An electric dipole moment is defined as $p = q\times d$ (for two point charges $\pm q$ separated by a distance $d$).
- What is the physical meaning of this quantity?
- Why does the direction of the electric dipole moment go from the negative charge to the positive charge? Another way of saying this, why electric dipole moment is a vector quantity?
Best Answer
There are two separate issues here. (1) Why does it make sense to consider a dipole moment as a vector? (2) Given that it's a vector, why does it make sense to say that it points in this particular direction, rather than the opposite direction.
Intuitively, it makes sense to define a dipole as a vector because when we put it in a field, it aligns itself with the field like a little arrow. Fundamentally, we treat things as vectors when they transform as vectors. We have monopoles, dipoles, quadrupoles, ... Monopoles (electric charges) don't change under rotation, so they're scalars. Dipoles reverse themselves under 180 degree rotation, so they're vectors. Quadrupoles reverse themselves under 90 degree rotation, so they're tensors.

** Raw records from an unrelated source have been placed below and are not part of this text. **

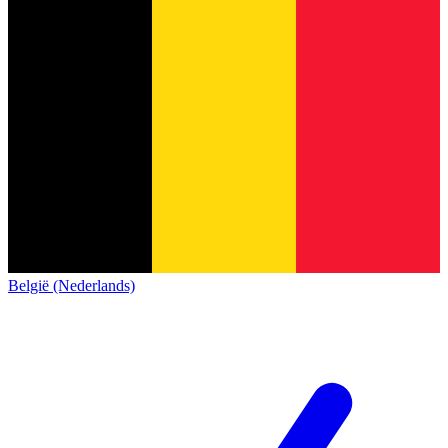
België (Nederlands)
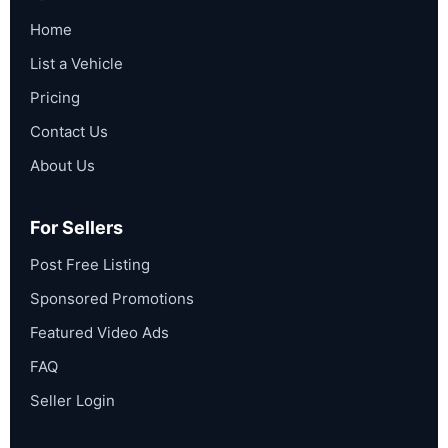
Home
List a Vehicle
Pricing
Contact Us
About Us
For Sellers
Post Free Listing
Sponsored Promotions
Featured Video Ads
FAQ
Seller Login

This is purely a matter of convention. According to the usual convention, the potential energy of an electric dipole is $-\mathbf{p}\cdot \mathbf{E}$. Historically, whoever first defined the dipole moment could have defined it with the opposite sign. Then the energy would have been $+\mathbf{p}\cdot \mathbf{E}$. The sign would also have been reversed in every other equation, e.g., $\boldsymbol{\tau}=\mathbf{p}\times \mathbf{E}$ would have become $\boldsymbol{\tau}=\mathbf{E}\times \mathbf{p}$.
There are many, many arbitrary choices of sign like this in physics. If Ben Franklin had made the opposite choice for the sign of the charge of cat fur rubbed on glass (or whatever it was he used as a standard), then we'd say today that electrons had positive charge. The direction of the magnetic field is also arbitrary and could have been defined as pointing the opposite way (in which case some of the signs in Maxwell's equations would flip).